In Wahrheit gab es so viele vorzügliche Merkmale, die Kit sofort alle in sich aufnahm, dass er sich nicht entscheiden konnte, welches das beste an dieser außergewöhnlichen, atemberaubenden Frau war. Er wusste nur, dass er sich in der Gegenwart eines seltenen Bildes von Schönheit befand - einer Göttin beziehungsweise eines transzendent strahlenden Geschöpfs, das anzusprechen er vollkommen unwert war. Nichtsdestoweniger redete er mit ihr. Schließlich bestand sie ja darauf.
»Nun?«, blaffte sie. »Sprecht, Sir! Es ist beleidigend und ungesittet, eine Dame warten zu lassen.«
»Ich bin mit Sir Henry und seinem Freund Cosimo Livingstone zusammen unterwegs gewesen, bevor ich von ihnen getrennt wurde.

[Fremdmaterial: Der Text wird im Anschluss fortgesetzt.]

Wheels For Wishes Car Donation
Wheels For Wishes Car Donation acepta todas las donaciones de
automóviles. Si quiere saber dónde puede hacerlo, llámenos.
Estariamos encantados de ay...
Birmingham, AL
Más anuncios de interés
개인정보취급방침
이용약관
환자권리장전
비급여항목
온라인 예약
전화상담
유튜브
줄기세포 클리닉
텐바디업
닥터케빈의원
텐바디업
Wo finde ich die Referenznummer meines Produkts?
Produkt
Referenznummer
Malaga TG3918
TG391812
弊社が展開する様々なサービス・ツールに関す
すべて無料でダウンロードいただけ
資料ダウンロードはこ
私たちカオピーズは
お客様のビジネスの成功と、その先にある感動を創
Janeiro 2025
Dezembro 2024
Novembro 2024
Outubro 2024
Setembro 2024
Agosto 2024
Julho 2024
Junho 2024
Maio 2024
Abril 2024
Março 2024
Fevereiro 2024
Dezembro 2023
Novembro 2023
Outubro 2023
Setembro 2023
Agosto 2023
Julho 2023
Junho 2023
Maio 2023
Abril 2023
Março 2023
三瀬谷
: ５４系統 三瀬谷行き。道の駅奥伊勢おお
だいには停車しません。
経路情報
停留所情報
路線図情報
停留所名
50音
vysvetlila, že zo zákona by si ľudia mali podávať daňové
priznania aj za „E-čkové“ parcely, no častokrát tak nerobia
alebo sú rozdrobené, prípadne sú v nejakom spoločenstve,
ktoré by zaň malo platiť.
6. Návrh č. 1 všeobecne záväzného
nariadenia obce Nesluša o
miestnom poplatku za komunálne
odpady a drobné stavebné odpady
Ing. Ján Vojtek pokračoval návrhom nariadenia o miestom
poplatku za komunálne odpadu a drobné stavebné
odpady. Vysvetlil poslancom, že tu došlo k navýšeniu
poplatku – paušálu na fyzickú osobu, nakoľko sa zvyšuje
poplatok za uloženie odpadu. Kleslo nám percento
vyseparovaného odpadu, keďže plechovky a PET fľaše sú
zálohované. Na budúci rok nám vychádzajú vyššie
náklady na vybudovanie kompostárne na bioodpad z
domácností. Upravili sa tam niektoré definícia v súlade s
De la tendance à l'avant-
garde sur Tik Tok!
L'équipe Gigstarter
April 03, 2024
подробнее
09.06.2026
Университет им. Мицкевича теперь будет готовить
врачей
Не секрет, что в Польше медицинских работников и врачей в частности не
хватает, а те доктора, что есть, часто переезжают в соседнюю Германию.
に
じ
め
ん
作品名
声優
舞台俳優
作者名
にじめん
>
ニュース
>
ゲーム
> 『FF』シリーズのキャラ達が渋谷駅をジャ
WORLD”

Sie arbeiten nun an ...« Kit zögerte erneut, da er nicht sicher wahr, wie viel er erzählen durfte.
»... an ihren geheimen wissenschaftlichen Experimenten?«, ergänzte sie schneidend.
»Ihr wisst davon?«
»Ich weiß alles darüber«, erwiderte sie nonchalant.
Ihre Aussprache war weicher als die der meisten anderen Menschen dieser Zeit, die er hatte reden hören, und ihre Redeweise ähnelte mehr der seinen. Daher war sie einfacher zu verstehen - und er verstand nur allzu gut, dass sie vollkommen und zutiefst erzürnt war.
»Aber ich weiß nicht, wer Ihr seid«, fuhr sie fort.
»Ich bin ... äh ...« Diesmal fing er sich und zwang sich zu lächeln. »Mein Name ist Christopher. Ihr könnt mich Kit nennen.«
Sie blickte noch finsterer drein.
»Und Ihr seid?«, wagte er zu fragen.
»Ihr dürft mich Lady Fayth nennen«, erwiderte sie knapp und hob dabei leicht ihr Kinn.
»Lady Fayth? Vergebt mir. Ich wusste nicht, dass Sir Henry verheiratet ist.«
»Entschuldigt, Sir!«, entgegnete sie hochmütig. »Ich bin seine Nichte - nicht dass das etwas für Euch zu bedeuten hat.«
»Nein, natürlich nicht, Mylady«, erklärte Kit. Einer plötzlichen Eingebung folgend, verbeugte er sich vor ihr; und trotz fehlender Praxis gelang es ihm sogar mit einiger Eleganz. »Bitte vergebt mir meine gedankenlose und völlig unbesonnen vorgebrachte Annahme. Ich bitte um Entschuldigung.«
Sein versöhnliches Benehmen hatte den gewünschten Effekt. Sie schien sich etwas zu entspannen, obwohl sie ihn immer noch misstrauisch betrachtete. »Was macht Ihr im Privatgemach meines Onkels? Und was habt Ihr mit Sir Henry gemacht?«
Bevor er darauf antworten konnte, erklang irgendwo im Haus ein Ton.
»Ah, die Glocke hat geläutet«, flüsterte Kit. »Vielleicht erlaubt Ihr mir, mich beim Abendessen zu rechtfertigen. Darf ich Euch zum Tisch geleiten, Mylady?«
Er bot ihr seinen Arm in der Weise an, wie er es in alten Filmen gesehen hatte. Zu seiner Verwunderung nahm sie das Angebot an, allerdings mit einer deutlich zurückhaltenden Kühle.
»Wir werden dies weiter besprechen.«
»Nichts würde mich mehr erfreuen«, erklärte er und meinte es wirklich so, wie er es sagte.